Perhaps no other field in otolaryngology has expanded as rapidly as the evaluation and management of hearing loss in children. From safer and higher-resolution imaging techniques to more focused genetic analyses, the old ratio of congenital sensorineural hearing loss, 25-25-50, idiopathic-acquired-genetic, is rapidly changing as many idiopathic causes for hearing loss are being elucidated, and many specific causes of genetic hearing loss have been discovered. With the widespread mandate of newborn hearing screening in every state, children with hearing loss are being identified earlier and, ideally, diagnosed by 3 months of age with intervention by 6 months of age. However, diagnosing the cause of hearing loss in the young child remains challenging, and clinicians are left to ponder who should be tested, when, and what tests to order. Genotype-phenotype correlations and techniques from linkage algorithms to whole genome screening have mapped deafness and other associated traits to specific chromosomes in the human genome, allowing researchers and clinicians to identify many of the causes of both syndromic and nonsyndromic pediatric sensorineural hearing loss. Interestingly, the genetic analysis of hearing loss has shed light on the structure, physiology, function, and development of the cochlea and other inner ear structures. With over 100 specific genes identified whose mutation causes hearing loss (with likely more by the time this is published!), keeping up with the science is quite challenging for clinicians (see the Hereditary Hearing Loss homepage at hereditaryhearingloss.org ).
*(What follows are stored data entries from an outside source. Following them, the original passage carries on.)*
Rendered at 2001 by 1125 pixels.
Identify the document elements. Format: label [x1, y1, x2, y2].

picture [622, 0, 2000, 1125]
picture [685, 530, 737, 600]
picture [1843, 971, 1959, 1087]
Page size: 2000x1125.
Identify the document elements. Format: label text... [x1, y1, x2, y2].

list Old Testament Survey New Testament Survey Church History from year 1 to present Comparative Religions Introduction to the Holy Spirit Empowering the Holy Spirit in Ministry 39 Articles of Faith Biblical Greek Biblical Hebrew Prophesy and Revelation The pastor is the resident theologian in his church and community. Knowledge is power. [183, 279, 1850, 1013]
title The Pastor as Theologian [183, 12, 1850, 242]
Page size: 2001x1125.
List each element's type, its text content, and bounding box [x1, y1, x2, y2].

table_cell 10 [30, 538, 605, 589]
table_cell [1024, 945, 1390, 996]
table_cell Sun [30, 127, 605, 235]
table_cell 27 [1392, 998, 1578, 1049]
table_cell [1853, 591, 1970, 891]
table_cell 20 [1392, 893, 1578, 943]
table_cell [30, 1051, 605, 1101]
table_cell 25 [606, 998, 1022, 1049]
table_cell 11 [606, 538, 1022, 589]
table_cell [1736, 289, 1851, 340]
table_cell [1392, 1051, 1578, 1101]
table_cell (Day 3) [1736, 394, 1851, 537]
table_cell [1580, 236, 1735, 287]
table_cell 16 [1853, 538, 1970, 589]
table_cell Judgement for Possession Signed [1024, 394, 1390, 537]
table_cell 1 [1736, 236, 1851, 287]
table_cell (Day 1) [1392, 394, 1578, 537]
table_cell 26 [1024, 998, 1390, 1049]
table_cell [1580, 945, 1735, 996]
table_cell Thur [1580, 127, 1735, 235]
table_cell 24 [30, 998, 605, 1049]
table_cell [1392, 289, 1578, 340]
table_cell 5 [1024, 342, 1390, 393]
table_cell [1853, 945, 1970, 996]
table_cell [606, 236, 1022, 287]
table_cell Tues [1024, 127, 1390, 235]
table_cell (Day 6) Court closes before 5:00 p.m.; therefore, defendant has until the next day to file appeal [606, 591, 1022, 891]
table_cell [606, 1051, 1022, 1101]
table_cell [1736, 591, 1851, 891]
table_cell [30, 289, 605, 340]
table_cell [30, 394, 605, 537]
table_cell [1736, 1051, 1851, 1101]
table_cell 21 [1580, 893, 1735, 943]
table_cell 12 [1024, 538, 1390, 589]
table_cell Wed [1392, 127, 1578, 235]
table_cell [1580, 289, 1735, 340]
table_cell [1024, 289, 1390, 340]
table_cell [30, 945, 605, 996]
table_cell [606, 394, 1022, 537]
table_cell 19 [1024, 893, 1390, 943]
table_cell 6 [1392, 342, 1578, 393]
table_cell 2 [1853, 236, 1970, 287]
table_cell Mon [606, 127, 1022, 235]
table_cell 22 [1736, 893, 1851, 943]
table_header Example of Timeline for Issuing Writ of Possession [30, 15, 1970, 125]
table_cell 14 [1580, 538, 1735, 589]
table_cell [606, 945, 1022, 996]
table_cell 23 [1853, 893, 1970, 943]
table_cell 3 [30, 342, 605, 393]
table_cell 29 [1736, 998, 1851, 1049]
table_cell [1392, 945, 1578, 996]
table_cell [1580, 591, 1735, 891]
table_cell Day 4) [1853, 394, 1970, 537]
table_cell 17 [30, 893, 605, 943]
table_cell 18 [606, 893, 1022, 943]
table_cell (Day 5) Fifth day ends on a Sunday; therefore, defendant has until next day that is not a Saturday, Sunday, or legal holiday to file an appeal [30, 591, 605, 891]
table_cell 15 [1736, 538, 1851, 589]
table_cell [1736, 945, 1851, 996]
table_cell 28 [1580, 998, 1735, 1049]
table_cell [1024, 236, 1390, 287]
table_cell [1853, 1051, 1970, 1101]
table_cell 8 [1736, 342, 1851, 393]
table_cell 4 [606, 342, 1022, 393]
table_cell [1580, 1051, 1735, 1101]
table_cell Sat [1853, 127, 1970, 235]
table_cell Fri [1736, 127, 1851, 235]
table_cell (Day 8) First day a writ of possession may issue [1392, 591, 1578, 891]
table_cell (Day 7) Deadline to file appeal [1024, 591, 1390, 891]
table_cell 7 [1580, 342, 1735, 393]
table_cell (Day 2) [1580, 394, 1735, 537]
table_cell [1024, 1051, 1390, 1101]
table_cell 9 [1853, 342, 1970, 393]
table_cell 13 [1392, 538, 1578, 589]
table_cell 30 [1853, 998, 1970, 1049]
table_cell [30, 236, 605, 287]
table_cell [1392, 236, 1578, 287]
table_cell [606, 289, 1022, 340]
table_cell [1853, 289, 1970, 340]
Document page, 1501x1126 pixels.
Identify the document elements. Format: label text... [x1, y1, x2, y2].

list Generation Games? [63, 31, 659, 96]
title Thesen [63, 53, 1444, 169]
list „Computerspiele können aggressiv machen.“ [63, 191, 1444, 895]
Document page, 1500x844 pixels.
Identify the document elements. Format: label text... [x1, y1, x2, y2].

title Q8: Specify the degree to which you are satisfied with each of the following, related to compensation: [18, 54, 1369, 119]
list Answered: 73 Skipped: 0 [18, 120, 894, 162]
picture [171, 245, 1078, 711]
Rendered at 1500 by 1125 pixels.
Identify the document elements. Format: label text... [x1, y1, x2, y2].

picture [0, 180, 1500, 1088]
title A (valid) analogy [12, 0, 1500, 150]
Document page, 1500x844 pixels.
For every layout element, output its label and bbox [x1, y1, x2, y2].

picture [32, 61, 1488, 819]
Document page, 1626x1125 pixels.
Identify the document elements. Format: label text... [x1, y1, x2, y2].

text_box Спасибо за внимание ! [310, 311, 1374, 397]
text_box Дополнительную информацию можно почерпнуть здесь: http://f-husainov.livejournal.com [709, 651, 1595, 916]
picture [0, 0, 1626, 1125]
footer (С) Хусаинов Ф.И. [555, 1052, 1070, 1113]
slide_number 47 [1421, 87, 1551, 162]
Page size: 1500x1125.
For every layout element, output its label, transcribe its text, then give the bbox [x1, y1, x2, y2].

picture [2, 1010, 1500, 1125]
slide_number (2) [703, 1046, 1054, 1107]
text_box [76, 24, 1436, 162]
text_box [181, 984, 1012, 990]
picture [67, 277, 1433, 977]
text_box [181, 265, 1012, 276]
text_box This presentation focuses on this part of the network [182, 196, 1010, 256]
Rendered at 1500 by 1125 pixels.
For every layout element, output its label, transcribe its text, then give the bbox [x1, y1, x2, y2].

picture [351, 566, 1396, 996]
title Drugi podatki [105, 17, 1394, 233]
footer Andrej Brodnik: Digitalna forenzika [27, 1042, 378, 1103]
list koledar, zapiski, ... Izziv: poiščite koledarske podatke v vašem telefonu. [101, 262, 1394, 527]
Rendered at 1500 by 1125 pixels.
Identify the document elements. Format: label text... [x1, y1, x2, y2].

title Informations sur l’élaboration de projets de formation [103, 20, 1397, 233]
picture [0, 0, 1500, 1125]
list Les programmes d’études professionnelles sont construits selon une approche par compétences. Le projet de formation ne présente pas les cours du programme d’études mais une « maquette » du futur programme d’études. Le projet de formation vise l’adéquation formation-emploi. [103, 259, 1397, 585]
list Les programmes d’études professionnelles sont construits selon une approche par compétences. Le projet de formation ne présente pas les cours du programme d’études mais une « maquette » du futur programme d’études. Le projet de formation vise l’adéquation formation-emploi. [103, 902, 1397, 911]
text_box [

Whether to order computed tomography (CT) or magnetic resonance imaging (MRI) is often a question asked at otolaryngology meetings in the evaluation of children with hearing loss. The answer, of course, depends on the clinical question being asked and the nature of the hearing loss. One article in this issue comprehensively discusses imaging for pediatric hearing loss, the ideal study, when to pursue it, and what to look for.
Cytomegalovirus (CMV) is now recognized as the most common viral cause of congenital hearing loss and a likely cause of progressive hearing loss. Although the optimal diagnostic test as well as management of CMV remains in flux, this common virus needs to be recognized as an important part of the newborn hearing loss diagnostic effort.
Management options for children with hearing loss include any number of interventions from individualized education programs to surgery to hearing aids (conventional and bone conducting), cochlear implantation, and even brain stem implants. Several articles address these options for children with both conductive and sensorineural hearing loss, including an entire article addressing the child with unilateral hearing loss, an often difficult clinical scenario to assess and manage.
In summary, we asked the world’s leading pediatric otologic clinicians and scientists to present the most up-to-date, evidence-based recommendations to guide clinicians—otolaryngologists, pediatricians, audiologists, speech-language therapists, and other hearing health care professionals—in the workup and habilitation of these children. And what is coming down the road? Better cochlear implant technology and coding strategies, auditory brainstem implant technology, and finally, gene therapy or stem cell therapy for sensorineural hearing loss are all exciting prospects for the near and distant future.
We also cannot thank enough the authors who have generously donated their time and expertise to make this issue of Otolaryngologic Clinics of North America a practical, informative, exciting, and relevant addition to the ever-expanding literature on hearing loss in children, and who provide outstanding care for these children every day.